Oireachtas Joint and Select Committees

Tuesday, 30 January 2018

Joint Oireachtas Committee on Agriculture, Food and the Marine

Hen Harrier Programme: Discussion

3:30 pm

Mr. Jason Fitzgerald:

These are honourable, genuine people. They did not seek this designation or the scheme. They believed that when the State came knocking on their doors offering them something, it would stand by that. The scheme was not on offer on the day of the designation. The three-month period had elapsed. The scheme was launched later that summer. When it was launched there were a few barriers to accessing it. People who were participating in the rural environment protection scheme, REPS, could not cross over to it, or they could if they paid back all the money. If a person owned land, he or she was required to have owned it for the previous three years. If a person was renting land, he or she had to have a lease on it for the previous five years. Effectively, a person would have had to be in the middle of an 11 year agreement to join the scheme. All those small issues were a barrier to people joining it. The National Parks and Wildlife Service could clearly identify those who were participating in REPS and at what stage they were. By the time they all came out of that scheme in 2010, this scheme was closed. Many farmers in our group were on the point of joining the scheme, several of whom are in the Deputy's constituency, and they failed because of that prospect. The trust between the farmer and the State was binding and the farmers believed it was credible, but they found out about that later to their cost.

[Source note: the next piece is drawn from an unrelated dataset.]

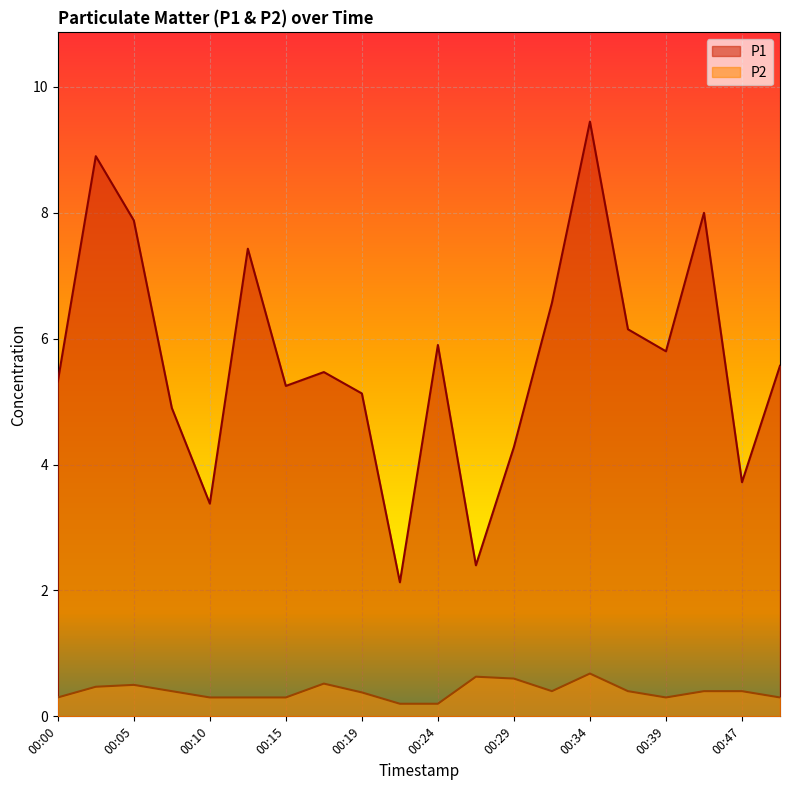

Which label corresponds to the largest value in the chart?

00:34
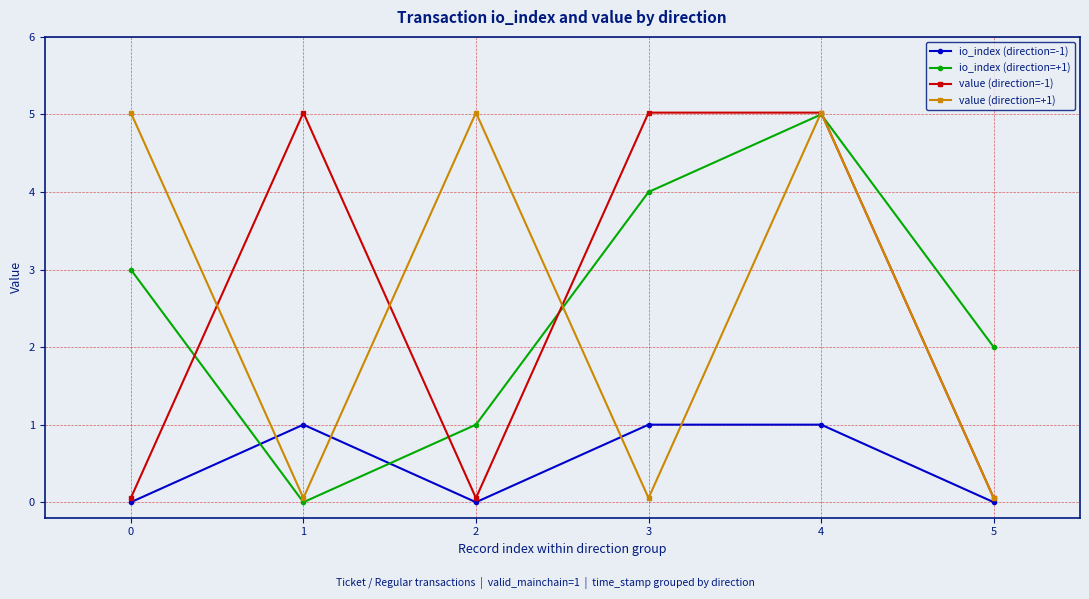

At how many categories does at least one series exceed 1?

6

I agree wholeheartedly with the Deputy with respect to the GLAS payment being extended. Given that forestry is no longer an option, every hectare needs to paid for now. It is different from what happened previously. Forty ha was acceptable as an alternative but there is no alternative now. Therefore, every single hectare needs to be paid at that level. The problem we face is that farmers are in year three of GLAS. I hope the committee puts this point to the Department of Agriculture, Food and Marine. When happens to a farmer who is in year three of the hen harrier project scheme and comes out of GLAS? Those farmers with large tracts of land would be down €7,000. What will happen then? That is something that needs to be addressed.

I believe those were the points regarding GLAS.